Para o psicólogo Aurélio Melo, professor da Universidade Mackenzie (SP), o assunto é polêmico por causa da humanização de objetos. “Essa relação é muito vazia porque é como se a pessoa interagisse com ela mesma. As diferenças, frustrações, trocas, brigas e dificuldades, que são normais entre os seres humanos, essenciais para vivermos em sociedade, são perdidas”, defende. Ele acredita que, com o tempo, o real e o imaginário acabam se confundindo e há quem passe a acreditar na fantasia que criou. Resultado?
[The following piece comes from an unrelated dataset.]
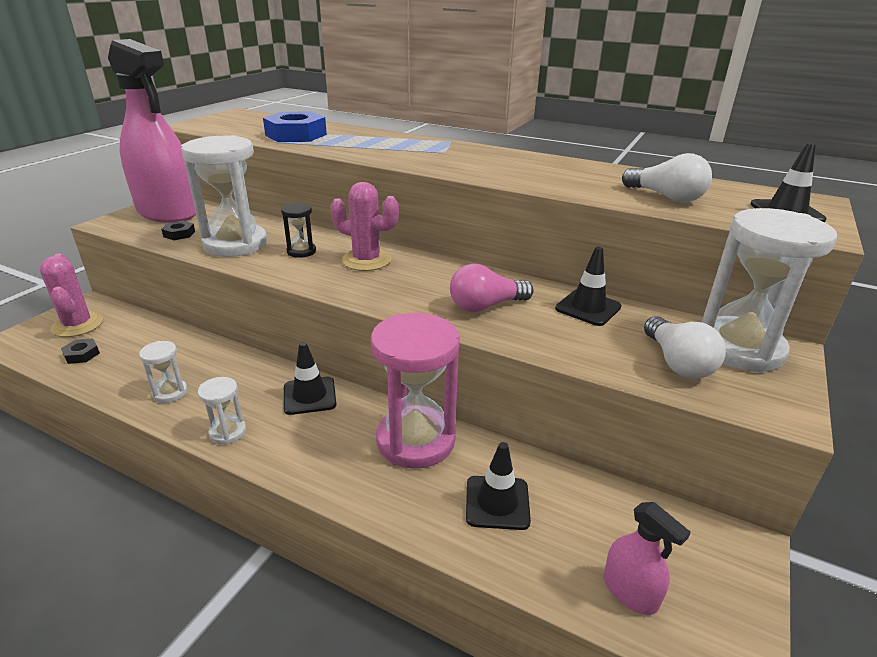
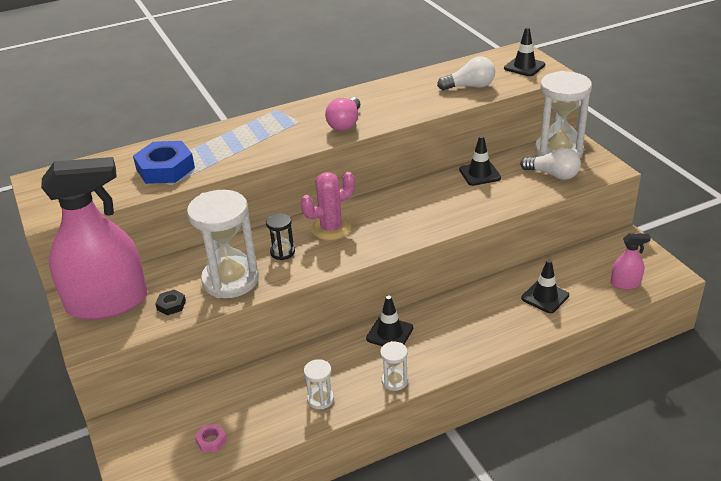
camera: 50 degrees left, 5 degrees up
(77, 325) = (153, 437): pink cactus -> none
(82, 354) = (211, 440): black nut -> pink nut
(415, 440) = (474, 305): pink hourglass -> none
(486, 306) = (442, 206): pink light bulb -> pink light bulb (345, 123)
A brincadeira pode se tornar um transtorno psicológico. “É o mesmo que acontece com as pessoas que mentem, e acreditam na farsa, e as viciadas em substâncias químicas, como álcool, drogas, comida e outras situações que provocam prazer, como sexo. Ela só se satisfaz com a substância ou o objeto, necessita dele e faz de tudo para tê-lo, de forma que não encontra a felicidade em outro lugar”, diz Melo.

Quem faz essa mesma analogia entre reborn e drogas é o psiquiatra americano Keith Ablow, professor de psiquiatria na Tufts University School of Medicine, de Boston (EUA). Em um artigo que escreveu sobre o assunto para a Fox News (EUA), ele diz que as bonecas reduzem a ansiedade pela substituição de uma ilusão da maternidade. Mas, como os tóxicos, elas só atrasam o acerto de contas inevitável que todos devem enfrentar. Uma mulher que usa um bebê de mentira evita sentir a realidade de que não tem um filho de fato. E, como todas as formas artificiais de evitar o desconforto, alimentar a ideia falsa só vai aumentar o incômodo. Para Ablow, se fosse apenas uma paixão de colecionadora, seria um hábito menos nocivo.